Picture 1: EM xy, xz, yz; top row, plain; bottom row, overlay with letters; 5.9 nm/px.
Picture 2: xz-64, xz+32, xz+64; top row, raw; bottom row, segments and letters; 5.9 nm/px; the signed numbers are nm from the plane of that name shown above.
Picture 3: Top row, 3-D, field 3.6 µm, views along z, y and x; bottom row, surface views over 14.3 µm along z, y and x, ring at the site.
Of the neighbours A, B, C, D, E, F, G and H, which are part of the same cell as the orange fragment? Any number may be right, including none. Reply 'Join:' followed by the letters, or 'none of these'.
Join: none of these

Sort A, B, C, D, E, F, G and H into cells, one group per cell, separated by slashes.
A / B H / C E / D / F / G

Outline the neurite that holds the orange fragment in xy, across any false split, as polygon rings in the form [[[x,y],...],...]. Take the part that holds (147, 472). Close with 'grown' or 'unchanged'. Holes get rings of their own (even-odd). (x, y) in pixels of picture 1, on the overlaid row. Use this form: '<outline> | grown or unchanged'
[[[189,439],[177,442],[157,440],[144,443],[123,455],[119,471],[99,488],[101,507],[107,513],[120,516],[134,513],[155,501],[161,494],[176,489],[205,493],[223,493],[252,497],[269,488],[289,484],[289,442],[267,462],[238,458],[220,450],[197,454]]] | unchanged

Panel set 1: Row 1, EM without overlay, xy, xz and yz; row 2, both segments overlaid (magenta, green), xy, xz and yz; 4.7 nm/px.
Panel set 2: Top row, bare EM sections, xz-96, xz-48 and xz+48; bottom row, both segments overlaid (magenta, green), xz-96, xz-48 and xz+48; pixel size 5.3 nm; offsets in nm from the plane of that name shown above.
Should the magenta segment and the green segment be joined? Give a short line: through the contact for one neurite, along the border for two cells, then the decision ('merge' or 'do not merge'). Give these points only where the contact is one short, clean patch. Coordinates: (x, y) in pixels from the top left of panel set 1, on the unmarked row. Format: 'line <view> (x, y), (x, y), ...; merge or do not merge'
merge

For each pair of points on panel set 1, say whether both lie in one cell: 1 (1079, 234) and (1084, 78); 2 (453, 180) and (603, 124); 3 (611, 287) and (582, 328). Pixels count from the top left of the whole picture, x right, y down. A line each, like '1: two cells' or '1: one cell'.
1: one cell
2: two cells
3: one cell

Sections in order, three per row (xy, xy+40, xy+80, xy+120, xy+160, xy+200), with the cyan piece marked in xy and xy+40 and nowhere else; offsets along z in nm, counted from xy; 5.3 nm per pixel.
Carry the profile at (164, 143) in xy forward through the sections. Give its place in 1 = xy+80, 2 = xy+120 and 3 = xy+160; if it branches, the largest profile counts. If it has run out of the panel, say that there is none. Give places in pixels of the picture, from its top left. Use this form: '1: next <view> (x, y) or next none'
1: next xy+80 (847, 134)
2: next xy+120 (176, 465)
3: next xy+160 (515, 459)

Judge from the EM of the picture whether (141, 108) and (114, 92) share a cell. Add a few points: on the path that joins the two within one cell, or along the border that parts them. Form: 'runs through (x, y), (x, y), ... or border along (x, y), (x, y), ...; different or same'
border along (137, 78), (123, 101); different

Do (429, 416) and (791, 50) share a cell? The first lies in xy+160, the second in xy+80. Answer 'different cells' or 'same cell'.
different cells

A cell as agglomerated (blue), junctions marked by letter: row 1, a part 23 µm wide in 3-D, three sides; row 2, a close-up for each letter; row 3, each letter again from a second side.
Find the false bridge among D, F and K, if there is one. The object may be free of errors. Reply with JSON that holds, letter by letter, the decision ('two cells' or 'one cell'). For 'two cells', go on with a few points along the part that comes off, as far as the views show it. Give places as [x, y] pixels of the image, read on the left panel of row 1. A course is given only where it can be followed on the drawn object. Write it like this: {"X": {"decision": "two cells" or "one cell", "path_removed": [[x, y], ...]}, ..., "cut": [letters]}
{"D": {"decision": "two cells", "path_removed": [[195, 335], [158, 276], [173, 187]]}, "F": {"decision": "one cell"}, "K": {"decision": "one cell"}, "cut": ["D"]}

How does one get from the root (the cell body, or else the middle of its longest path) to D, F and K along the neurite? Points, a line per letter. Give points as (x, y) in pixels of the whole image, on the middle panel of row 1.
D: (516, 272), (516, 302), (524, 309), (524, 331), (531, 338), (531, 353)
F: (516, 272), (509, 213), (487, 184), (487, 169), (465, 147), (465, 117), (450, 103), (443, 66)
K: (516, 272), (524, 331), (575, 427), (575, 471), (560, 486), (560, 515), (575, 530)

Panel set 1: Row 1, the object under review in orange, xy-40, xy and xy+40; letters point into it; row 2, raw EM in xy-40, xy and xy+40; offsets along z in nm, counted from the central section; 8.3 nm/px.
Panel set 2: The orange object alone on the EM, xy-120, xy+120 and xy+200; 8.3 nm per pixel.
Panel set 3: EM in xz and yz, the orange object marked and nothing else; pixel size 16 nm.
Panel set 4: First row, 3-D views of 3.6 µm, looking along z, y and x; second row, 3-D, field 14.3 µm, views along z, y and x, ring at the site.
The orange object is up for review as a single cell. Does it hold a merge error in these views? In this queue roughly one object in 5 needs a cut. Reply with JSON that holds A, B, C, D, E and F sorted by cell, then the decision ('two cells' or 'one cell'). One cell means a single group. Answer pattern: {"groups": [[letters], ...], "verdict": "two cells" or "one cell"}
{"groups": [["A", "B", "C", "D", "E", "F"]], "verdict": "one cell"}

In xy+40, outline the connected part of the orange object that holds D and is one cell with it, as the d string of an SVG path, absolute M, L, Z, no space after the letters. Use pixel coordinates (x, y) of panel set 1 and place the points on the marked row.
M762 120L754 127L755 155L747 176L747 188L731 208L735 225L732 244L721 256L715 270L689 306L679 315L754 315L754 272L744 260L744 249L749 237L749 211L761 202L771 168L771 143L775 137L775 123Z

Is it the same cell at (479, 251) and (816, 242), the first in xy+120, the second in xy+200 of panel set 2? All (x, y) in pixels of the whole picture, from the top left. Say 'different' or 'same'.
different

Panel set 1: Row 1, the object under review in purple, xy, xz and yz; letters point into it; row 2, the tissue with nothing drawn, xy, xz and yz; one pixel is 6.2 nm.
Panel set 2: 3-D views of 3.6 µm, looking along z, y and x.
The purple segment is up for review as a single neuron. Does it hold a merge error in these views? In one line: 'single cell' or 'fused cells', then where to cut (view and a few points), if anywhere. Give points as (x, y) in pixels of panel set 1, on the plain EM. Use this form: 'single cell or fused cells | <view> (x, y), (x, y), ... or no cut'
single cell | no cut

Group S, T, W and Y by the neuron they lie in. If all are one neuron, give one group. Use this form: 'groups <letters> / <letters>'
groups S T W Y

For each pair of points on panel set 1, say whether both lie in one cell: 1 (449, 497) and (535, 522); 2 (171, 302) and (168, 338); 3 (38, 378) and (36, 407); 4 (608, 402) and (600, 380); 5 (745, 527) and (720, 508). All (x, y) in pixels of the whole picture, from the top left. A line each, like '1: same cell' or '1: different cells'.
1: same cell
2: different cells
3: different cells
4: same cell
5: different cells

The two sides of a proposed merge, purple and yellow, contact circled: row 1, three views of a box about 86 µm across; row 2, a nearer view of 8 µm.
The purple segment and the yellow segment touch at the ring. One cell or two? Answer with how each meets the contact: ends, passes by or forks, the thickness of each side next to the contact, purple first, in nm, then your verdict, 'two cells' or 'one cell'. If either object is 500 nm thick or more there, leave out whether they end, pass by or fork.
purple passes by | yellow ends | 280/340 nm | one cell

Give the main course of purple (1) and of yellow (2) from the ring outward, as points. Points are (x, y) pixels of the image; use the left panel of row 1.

-=-=-=-=-

» **Aim of the task**: Your output should consist solely of the lines from the beginning of the entries through the line containing "Panel set 1: Row 1, EM", reproduced exactly.

» **Task solution**:
Picture 1: EM xy, xz, yz; top row, plain; bottom row, overlay with letters; 5.9 nm/px.
Picture 2: xz-64, xz+32, xz+64; top row, raw; bottom row, segments and letters; 5.9 nm/px; the signed numbers are nm from the plane of that name shown above.
Picture 3: Top row, 3-D, field 3.6 µm, views along z, y and x; bottom row, surface views over 14.3 µm along z, y and x, ring at the site.
Of the neighbours A, B, C, D, E, F, G and H, which are part of the same cell as the orange fragment? Any number may be right, including none. Reply 'Join:' followed by the letters, or 'none of these'.
Join: none of these

Sort A, B, C, D, E, F, G and H into cells, one group per cell, separated by slashes.
A / B H / C E / D / F / G

Outline the neurite that holds the orange fragment in xy, across any false split, as polygon rings in the form [[[x,y],...],...]. Take the part that holds (147, 472). Close with 'grown' or 'unchanged'. Holes get rings of their own (even-odd). (x, y) in pixels of picture 1, on the overlaid row. Use this form: '<outline> | grown or unchanged'
[[[189,439],[177,442],[157,440],[144,443],[123,455],[119,471],[99,488],[101,507],[107,513],[120,516],[134,513],[155,501],[161,494],[176,489],[205,493],[223,493],[252,497],[269,488],[289,484],[289,442],[267,462],[238,458],[220,450],[197,454]]] | unchanged

Panel set 1: Row 1, EM without overlay, xy, xz and yz; row 2, both segments overlaid (magenta, green), xy, xz and yz; 4.7 nm/px.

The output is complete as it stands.